Saturday, April 07, 2007
The downsides were that it didn't have parking and in that neighborhood that means you're walking two blocks at least. I didn't care. I could pay for a spot in a lot down the street. It was the price of starting over, that you don't get everything you want right away, especially if you are lucky enough to find the apartment that I did in the friggin' Hollywood Hills.
I applied and it was as good as done. I flew home the day after and the next day got a call from the manager saying there had been some developments with the apartment. Those developments were that the owner had decided to redo the whole apartment and rent it for over $1200. Apparently, the owner's assistant, a power hungry twat, came into the apartment and threw a hissy fit that the manager was showing it in "such condition." Huh? The condition was that the girl who had rented it before hadn't completely moved out, and in today's rental market nobody gives a shit except for people like this dumb twat who don't get it. The manager said that this hadn't happened for the sixteen years that he'd been there and that the owner had never acted like that. He told me that since the assistant had been given a little more responsibility, she was pulling power plays but nothing like this. The owner had decided to enjoy his success from afar and therefore gave more power to the twat. As I've always thought, true test of character is judged not in adversity but when one is given a little bit of power. If one had seen what I had in this building, the wonderful manager, and known the neighborhood, it would be that much more evident how clueless the twat was in her reaction.
The manager was completely devastated that I wouldn't be moving in, and felt so bad that he told me he'd give me my credit application fee back. I told him that this kind of thing happens and is beyond either of our control. I also told him that we'll get to sit back and laugh as they try to rent it for premium dollar when there is no parking to the extent that people will be walking a couple blocks. People who pay $1200 don't want to walk two blocks to their very small apartment. In east coast cities, that's expected. In Los Angeles it's a deal breaker.

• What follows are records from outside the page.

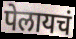
पेलायचं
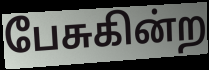
பேசுகின்ற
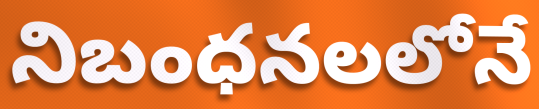
నిబంధనలలోనే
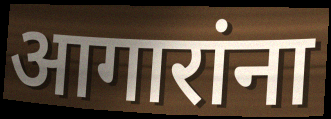
आगारांना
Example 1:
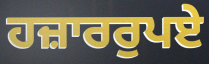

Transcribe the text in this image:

ਹਜ਼ਾਰਰੁਪਏ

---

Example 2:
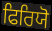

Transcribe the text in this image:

ਫਿਰਿਯੋ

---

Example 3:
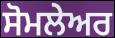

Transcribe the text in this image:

ਸੋਮਲੇਅਰ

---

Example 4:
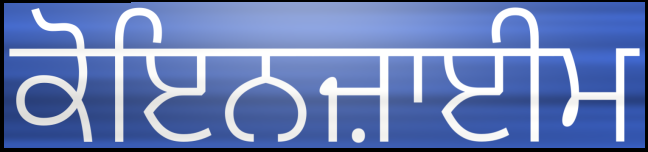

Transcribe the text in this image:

ਕੋਇਨਜ਼ਾਈਮ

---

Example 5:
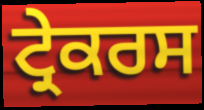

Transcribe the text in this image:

ਟ੍ਰੇਕਰਸ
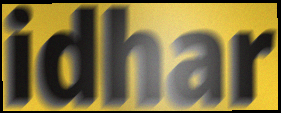
idhar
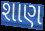
શાણ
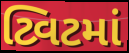
ટ્વિટમાં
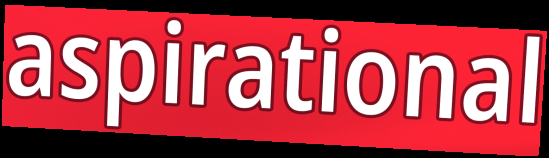
aspirational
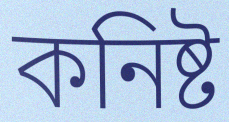
কনিষ্ট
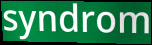
syndrom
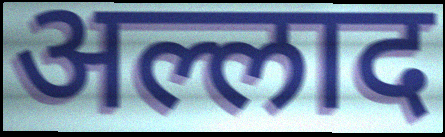
अल्लाद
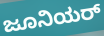
ಜೂನಿಯರ್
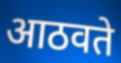
आठवते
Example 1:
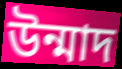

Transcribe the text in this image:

উন্মাদ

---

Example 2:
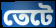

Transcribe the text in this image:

তেটে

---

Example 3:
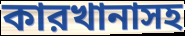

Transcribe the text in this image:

কারখানাসহ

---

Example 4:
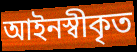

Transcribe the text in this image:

আইনস্বীকৃত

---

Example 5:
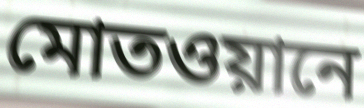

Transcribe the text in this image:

মোতওয়ানে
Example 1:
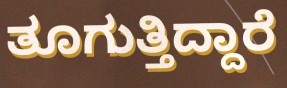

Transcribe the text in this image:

ತೂಗುತ್ತಿದ್ದಾರೆ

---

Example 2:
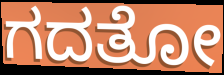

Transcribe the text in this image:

ಗದತೋ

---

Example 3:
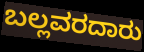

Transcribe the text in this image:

ಬಲ್ಲವರದಾರು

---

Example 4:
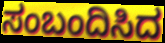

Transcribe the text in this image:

ಸಂಬಂದಿಸಿದ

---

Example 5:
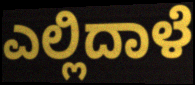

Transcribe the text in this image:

ಎಲ್ಲಿದಾಳೆ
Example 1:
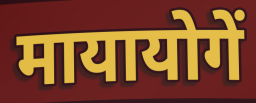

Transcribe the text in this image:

मायायोगें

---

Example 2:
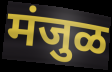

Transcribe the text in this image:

मंजुळ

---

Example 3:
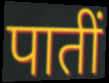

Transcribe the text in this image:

पातीं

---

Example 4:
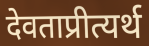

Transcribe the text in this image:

देवताप्रीत्यर्थ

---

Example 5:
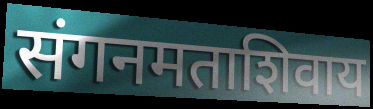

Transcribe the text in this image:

संगनमताशिवाय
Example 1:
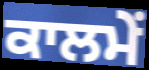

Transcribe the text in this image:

ਕਾਲਮੇਂ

So, unless the owner has a change of heart I won't be getting that apartment after all. It's a bummer because I was so ready to begin my Los Angeles life and it was looking like it was getting off to a perfect start. Now I'll have to go back and look again, and it's going to cost more money for another flight and car rental. I'll get the joy of having to endure kissing more depressing, small, cheap frogs until I find the prince.
This is the apartment that I almost called home. For those of you that don't know Los Angeles and the rental market, you might wonder what all the fuss is about. But for those of you that do, you see what I missed out on. Of course it was going to be painted, floors poly-urethaned (sp), and completely cleaned before I moved in. I invite you to join hands with me as we look and lament at what almost was.

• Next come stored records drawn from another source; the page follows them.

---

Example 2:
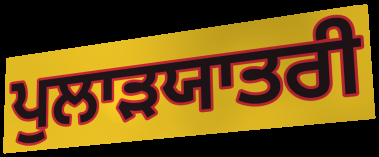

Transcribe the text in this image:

ਪੁਲਾੜਯਾਤਰੀ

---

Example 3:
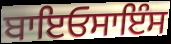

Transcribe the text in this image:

ਬਾਇਓਸਾਇੰਸ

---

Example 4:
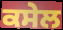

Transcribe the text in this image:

ਕਸੇਲ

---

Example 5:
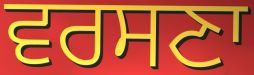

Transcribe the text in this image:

ਵਰਸਣਾ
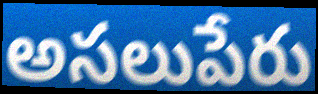
అసలుపేరు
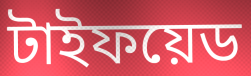
টাইফয়েড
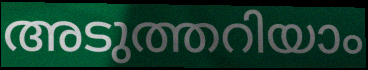
അടുത്തറിയാം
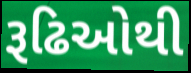
રૂઢિઓથી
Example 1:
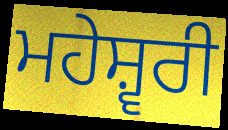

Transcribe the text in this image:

ਮਹੇਸ਼੍ਵਰੀ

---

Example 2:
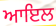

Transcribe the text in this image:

ਆਇਲ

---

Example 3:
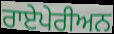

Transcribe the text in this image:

ਰਾਏਪੇਰੀਅਨ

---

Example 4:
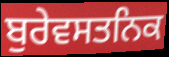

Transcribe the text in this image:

ਬੁਰੇਵਸਤਨਿਕ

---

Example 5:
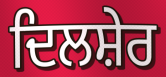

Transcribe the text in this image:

ਦਿਲਸ਼ੇਰ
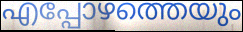
എപ്പോഴത്തെയും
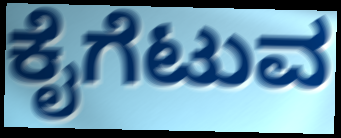
ಕೈಗೆಟುವ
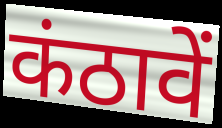
कंठावें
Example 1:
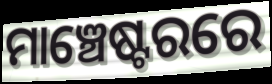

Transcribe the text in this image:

ମାଞ୍ଚେଷ୍ଟରରେ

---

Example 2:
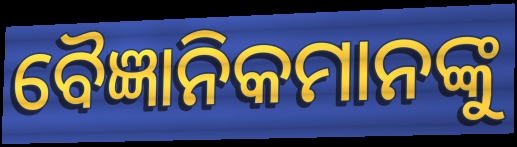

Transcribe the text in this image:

ବୈଜ୍ଞାନିକମାନଙ୍କୁ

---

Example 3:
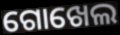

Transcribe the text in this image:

ଗୋଖେଲ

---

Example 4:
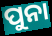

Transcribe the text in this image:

ପୁନା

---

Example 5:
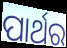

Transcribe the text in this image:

ପାର୍ଥର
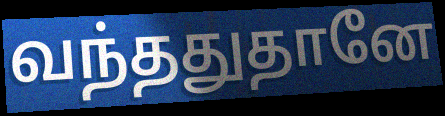
வந்ததுதானே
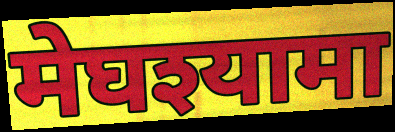
मेघश्यामा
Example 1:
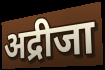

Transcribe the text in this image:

अद्रीजा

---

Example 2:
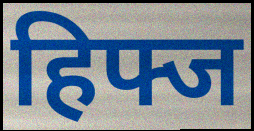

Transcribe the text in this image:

हिफ्ज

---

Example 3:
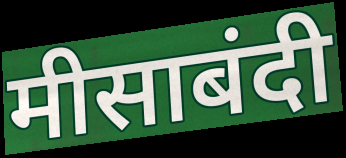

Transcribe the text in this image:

मीसाबंदी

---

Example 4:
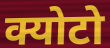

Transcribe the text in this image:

क्योटो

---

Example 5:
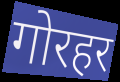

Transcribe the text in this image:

गोरहर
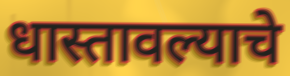
धास्तावल्याचे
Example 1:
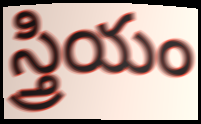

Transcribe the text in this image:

స్త్రియం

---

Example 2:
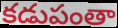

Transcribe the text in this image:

కడుపంతా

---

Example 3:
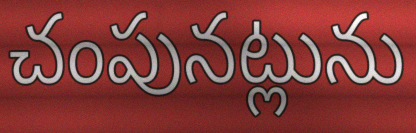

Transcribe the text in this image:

చంపునట్లును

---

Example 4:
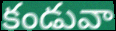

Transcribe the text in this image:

కండువా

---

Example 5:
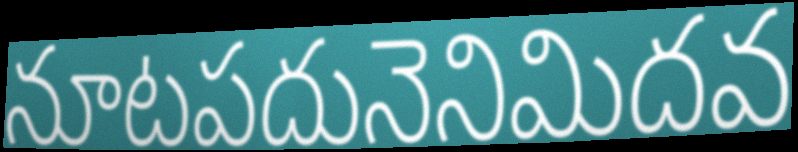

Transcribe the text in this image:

నూటపదునెనిమిదవ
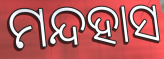
ମନ୍ଦହାସ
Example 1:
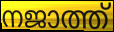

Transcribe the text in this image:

നജാത്ത്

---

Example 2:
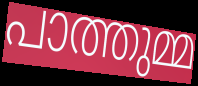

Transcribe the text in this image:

പാത്തുമ്മ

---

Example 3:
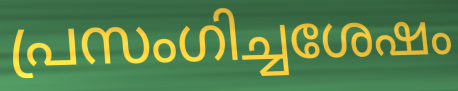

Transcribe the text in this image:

പ്രസംഗിച്ചശേഷം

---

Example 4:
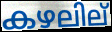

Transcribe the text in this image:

കഴലില്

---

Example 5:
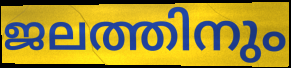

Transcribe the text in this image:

ജലത്തിനും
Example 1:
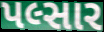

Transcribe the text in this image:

પલ્સાર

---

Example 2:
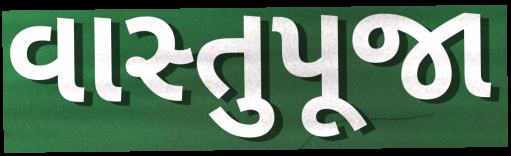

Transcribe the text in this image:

વાસ્તુપૂજા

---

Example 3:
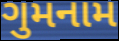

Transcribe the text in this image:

ગુમનામ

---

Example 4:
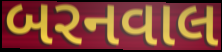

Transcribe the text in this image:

બરનવાલ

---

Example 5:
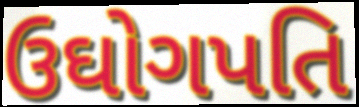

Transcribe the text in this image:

ઉઘોગપતિ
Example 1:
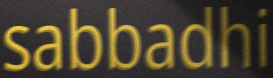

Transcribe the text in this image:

sabbadhi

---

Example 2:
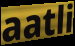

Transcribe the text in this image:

aatli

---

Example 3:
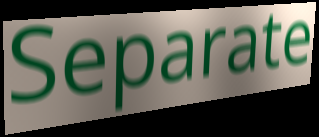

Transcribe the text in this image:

Separate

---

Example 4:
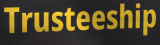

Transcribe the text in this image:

Trusteeship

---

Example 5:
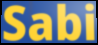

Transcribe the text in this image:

Sabi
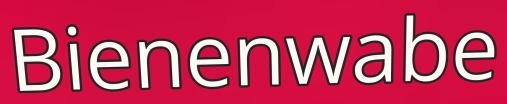
Bienenwabe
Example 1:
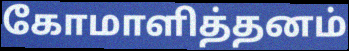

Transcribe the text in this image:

கோமாளித்தனம்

This is the kitchen. Huge space and dining area behind me out of photo. The caddy on the left is furniture and would go. Original tile from the 19-teens's, and original icebox, yes, icebox was still there with heavy wood doors and the motor in it! It didn't work, but so cool. Storage and nooks galore, not represented in my horrible photos.

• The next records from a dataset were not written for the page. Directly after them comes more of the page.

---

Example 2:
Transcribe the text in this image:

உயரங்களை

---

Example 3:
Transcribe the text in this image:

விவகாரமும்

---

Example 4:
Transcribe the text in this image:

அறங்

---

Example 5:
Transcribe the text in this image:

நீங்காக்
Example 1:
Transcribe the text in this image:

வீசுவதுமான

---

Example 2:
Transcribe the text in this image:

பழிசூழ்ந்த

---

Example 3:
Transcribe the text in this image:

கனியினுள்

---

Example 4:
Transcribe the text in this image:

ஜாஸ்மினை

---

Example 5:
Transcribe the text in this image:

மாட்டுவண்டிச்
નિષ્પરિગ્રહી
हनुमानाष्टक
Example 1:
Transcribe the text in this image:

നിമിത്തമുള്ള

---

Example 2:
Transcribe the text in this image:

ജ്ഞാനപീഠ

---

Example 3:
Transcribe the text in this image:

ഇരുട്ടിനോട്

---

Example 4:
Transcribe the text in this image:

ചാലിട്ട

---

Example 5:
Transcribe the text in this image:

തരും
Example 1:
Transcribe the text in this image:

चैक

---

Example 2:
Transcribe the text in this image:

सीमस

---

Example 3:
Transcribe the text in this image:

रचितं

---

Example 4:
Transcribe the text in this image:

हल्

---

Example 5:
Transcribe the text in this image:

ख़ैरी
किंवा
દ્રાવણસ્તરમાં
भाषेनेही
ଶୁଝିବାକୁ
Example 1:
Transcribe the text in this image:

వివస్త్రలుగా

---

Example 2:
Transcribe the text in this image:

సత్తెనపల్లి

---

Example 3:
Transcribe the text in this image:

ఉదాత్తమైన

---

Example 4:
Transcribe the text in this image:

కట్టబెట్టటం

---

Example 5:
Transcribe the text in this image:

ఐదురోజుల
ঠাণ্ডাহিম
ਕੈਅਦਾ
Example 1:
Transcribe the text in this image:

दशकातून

Horrible shot of the bedroom. Such a bad photo, taken hap hazardly because I was talking at the same time. I had to invert it, and it shows nothing of the bedroom except the window. There was another window on my right, as it was a corner apartment. The living room was behind me from this angle, bathroom to the left.
With every place there is something left to be desired and in this case it was weensy bathroom. However, there was a nice large window over the tub. I'm all for windows in bathrooms as it lets out the steam. Once again though, fixed up cute like I had in mind and with my gorgeous shower curtain in place, it would be a darling little room.